Instruction a: Update the records from the line containing "Provide list of" down to the line containing "building: (16, 507)", replacing "Map" with "Link" and leaving everything else unchanged.

Source document:
Third, Obama’s vision is embedded in a carapace of naive internationalism, a very comfortable fit when national security is neither that interesting nor that important. Obama is the first president since December 7, 1941, to espouse a determinedly unassertive global role for the United States, one ironically verging on an essentially neo-isolationist view of America. Obama’s December 1 announcement of troop increases in Afghanistan is not to the contrary, since he proclaimed the beginning of withdrawal in virtually the same breath. Afghanistan, like Iraq, is the very paradigm of legacy issues Obama does not want to confront. Failures such as his Middle East peace process and dealing with Iran and North Korea have simply led to resignation and inattention.
However, Obama’s is not your grandfather’s isolationism. He focuses not on America’s virtues but on why it is ordinary (thus explaining why, as I have written elsewhere, he is firmly “post-American”).1 It is America’s ordinariness that should enjoin it from imposing its will upon other nations. Obama is our first sitting president to express this sentiment. In April, he articulated this point with absolute clarity. Asked if he believed in American exceptionalism, the president responded, “I believe in American exceptionalism, just as I suspect that the Brits believe in British exceptionalism and the Greeks believe in Greek exceptionalism.” In other words, “No.”
In this vein, the boundless naïveté in the president’s UN speeches abundantly demonstrate Woodrow Wilson’s patrimony. In September, he said to the UN General Assembly:
It is my deeply held belief that in the year 2009—more than at any point in human history—the interests of nations and peoples are shared. . . . In an era when our destiny is shared, power is no longer a zero-sum game. No one nation can or should try to dominate another nation. No world order that elevates one nation or group or people over another will succeed. No balance of power among nations will hold.
In 1916, Wilson said that “the interests of all nations are also our own,” and later advocated “peace without victory.” He said, “There must be, not a balance of power, but a community of power; not organized rivalries, but an organized common peace” founded on “the moral force of the public opinion of the world.” If you removed the dates from these two sets of comments, most people would have to guess which was Obama’s and which was Wilson’s.

Instruction b: Based on the passage about Obama's foreign policy, state whether each statement agrees with the text: (i) Obama announced troop increases in Afghanistan on December 1. (ii) Obama addressed the UN General Assembly in April. (iii) Wilson called for a community of power rather than a balance of power.

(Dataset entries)
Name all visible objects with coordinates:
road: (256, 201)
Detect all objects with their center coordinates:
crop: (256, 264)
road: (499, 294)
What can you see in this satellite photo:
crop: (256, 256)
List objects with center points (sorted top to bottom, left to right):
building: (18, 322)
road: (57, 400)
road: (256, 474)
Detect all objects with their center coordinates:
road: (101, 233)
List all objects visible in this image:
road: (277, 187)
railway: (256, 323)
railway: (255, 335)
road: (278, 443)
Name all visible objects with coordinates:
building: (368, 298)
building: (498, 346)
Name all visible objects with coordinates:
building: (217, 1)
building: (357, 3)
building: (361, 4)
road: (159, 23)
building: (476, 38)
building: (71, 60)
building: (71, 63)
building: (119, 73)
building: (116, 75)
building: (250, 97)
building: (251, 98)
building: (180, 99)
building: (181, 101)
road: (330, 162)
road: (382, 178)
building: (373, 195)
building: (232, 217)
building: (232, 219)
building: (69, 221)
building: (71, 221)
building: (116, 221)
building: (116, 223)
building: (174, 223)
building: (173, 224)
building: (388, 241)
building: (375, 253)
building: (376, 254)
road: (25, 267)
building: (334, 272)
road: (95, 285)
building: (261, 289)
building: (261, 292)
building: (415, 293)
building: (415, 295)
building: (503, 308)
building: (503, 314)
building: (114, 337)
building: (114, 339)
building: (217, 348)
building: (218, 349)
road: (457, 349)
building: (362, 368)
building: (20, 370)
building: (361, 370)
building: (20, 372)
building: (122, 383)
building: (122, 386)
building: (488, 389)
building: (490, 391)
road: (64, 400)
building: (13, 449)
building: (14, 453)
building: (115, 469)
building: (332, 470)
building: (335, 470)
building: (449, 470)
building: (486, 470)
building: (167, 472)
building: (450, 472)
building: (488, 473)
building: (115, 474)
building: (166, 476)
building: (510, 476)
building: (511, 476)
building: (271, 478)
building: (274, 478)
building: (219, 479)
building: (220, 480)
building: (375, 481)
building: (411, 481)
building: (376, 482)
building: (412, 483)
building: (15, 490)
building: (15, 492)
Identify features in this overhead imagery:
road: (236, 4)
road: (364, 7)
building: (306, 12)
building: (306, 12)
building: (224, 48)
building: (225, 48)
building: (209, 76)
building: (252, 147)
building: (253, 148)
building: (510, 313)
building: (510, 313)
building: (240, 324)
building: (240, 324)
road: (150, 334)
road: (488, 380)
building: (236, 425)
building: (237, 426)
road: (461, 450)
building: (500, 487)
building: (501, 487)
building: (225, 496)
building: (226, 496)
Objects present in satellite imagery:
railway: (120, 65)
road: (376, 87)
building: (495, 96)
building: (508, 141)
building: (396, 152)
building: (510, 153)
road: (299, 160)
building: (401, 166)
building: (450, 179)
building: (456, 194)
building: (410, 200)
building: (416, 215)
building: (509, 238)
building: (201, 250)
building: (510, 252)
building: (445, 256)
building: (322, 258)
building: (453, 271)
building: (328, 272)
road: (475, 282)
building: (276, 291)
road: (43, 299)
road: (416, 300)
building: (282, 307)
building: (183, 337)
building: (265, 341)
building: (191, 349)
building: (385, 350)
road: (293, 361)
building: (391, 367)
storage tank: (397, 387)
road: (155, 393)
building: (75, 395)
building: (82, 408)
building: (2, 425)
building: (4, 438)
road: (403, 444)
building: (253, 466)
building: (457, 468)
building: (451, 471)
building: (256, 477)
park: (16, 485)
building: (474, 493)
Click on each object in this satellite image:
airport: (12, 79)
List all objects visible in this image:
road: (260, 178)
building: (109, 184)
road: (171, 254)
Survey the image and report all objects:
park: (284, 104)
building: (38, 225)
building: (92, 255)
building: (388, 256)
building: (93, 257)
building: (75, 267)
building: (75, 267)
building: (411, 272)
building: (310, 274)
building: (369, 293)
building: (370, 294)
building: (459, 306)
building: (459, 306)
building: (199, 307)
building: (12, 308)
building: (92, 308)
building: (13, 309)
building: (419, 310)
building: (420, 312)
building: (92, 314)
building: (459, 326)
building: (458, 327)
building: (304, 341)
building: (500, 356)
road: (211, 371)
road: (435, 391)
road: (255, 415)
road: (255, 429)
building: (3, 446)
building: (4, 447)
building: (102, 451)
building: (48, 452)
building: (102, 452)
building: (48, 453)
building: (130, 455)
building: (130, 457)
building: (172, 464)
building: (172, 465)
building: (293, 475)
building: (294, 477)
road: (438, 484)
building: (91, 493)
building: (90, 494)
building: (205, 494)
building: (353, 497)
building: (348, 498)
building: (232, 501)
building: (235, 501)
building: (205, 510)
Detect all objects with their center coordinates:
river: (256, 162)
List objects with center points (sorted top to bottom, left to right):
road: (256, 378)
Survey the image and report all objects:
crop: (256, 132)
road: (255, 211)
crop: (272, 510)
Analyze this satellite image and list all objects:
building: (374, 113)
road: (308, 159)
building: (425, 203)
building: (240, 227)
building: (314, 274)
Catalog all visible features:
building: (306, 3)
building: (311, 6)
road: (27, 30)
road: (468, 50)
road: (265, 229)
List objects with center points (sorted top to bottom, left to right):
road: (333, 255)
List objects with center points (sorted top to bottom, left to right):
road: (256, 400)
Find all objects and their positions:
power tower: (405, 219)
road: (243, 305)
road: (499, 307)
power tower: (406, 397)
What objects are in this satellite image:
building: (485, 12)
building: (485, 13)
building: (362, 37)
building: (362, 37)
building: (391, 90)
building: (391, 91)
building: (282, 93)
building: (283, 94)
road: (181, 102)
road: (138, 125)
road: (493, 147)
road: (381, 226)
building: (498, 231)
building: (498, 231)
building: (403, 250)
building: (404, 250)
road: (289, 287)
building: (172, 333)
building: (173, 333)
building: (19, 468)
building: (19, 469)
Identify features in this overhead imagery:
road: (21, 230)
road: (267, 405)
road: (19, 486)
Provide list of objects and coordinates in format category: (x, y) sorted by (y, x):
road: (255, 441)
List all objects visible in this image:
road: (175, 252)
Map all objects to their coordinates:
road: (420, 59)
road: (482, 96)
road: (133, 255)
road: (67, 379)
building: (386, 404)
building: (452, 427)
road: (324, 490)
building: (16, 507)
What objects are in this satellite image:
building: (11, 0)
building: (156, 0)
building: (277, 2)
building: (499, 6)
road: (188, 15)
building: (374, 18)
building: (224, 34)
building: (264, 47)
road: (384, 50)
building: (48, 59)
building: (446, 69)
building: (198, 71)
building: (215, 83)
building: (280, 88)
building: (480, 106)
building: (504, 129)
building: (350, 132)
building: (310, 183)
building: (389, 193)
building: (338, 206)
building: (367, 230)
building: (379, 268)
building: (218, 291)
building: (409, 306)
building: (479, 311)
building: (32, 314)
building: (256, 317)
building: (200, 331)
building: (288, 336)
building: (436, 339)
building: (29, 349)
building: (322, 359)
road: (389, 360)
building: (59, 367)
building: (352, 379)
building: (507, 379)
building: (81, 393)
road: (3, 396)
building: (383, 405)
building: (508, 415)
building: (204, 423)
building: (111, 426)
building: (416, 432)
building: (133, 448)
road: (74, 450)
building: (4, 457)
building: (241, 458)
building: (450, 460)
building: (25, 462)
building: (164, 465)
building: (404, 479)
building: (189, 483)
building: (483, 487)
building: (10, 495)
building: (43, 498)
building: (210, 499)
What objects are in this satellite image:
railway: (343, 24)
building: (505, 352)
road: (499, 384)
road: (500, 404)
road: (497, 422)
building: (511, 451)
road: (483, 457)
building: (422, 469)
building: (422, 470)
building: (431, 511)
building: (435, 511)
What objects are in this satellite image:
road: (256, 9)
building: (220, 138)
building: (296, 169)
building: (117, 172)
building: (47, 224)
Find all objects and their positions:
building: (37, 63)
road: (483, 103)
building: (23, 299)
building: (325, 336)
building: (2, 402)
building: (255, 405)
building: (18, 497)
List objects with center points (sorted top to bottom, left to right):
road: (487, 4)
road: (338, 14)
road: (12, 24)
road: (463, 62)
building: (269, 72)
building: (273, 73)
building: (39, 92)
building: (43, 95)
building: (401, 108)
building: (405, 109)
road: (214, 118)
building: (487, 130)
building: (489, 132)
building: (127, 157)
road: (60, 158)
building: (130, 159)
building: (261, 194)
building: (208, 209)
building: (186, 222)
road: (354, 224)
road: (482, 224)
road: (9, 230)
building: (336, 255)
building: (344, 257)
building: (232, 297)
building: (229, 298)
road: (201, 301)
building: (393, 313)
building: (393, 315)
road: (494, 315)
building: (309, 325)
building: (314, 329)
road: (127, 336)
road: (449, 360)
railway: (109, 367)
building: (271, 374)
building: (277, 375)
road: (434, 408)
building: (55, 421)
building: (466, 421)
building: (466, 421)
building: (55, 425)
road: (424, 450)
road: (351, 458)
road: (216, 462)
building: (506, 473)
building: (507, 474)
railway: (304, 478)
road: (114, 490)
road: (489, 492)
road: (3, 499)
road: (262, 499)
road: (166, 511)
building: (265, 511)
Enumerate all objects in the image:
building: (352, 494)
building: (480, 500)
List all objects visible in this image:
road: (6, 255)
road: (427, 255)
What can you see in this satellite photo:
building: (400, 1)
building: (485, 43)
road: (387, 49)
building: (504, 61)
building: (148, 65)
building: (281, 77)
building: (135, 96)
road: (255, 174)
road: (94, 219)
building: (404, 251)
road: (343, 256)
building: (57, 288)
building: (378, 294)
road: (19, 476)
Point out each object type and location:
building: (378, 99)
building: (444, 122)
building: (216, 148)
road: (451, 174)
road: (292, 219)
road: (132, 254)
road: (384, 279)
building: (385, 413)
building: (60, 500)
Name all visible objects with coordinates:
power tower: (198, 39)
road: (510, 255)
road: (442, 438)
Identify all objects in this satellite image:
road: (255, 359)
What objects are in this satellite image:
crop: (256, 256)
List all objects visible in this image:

Correct output a:
Provide list of objects and coordinates in format category: (x, y) sorted by (y, x):
road: (255, 441)
List all objects visible in this image:
road: (175, 252)
Link all objects to their coordinates:
road: (420, 59)
road: (482, 96)
road: (133, 255)
road: (67, 379)
building: (386, 404)
building: (452, 427)
road: (324, 490)
building: (16, 507)

Correct output b:
(i) Yes: "Obama’s December 1 announcement of troop increases in Afghanistan"
(ii) No: "In September, he said to the UN General Assembly"
(iii) Yes: "There must be, not a balance of power, but a community of power"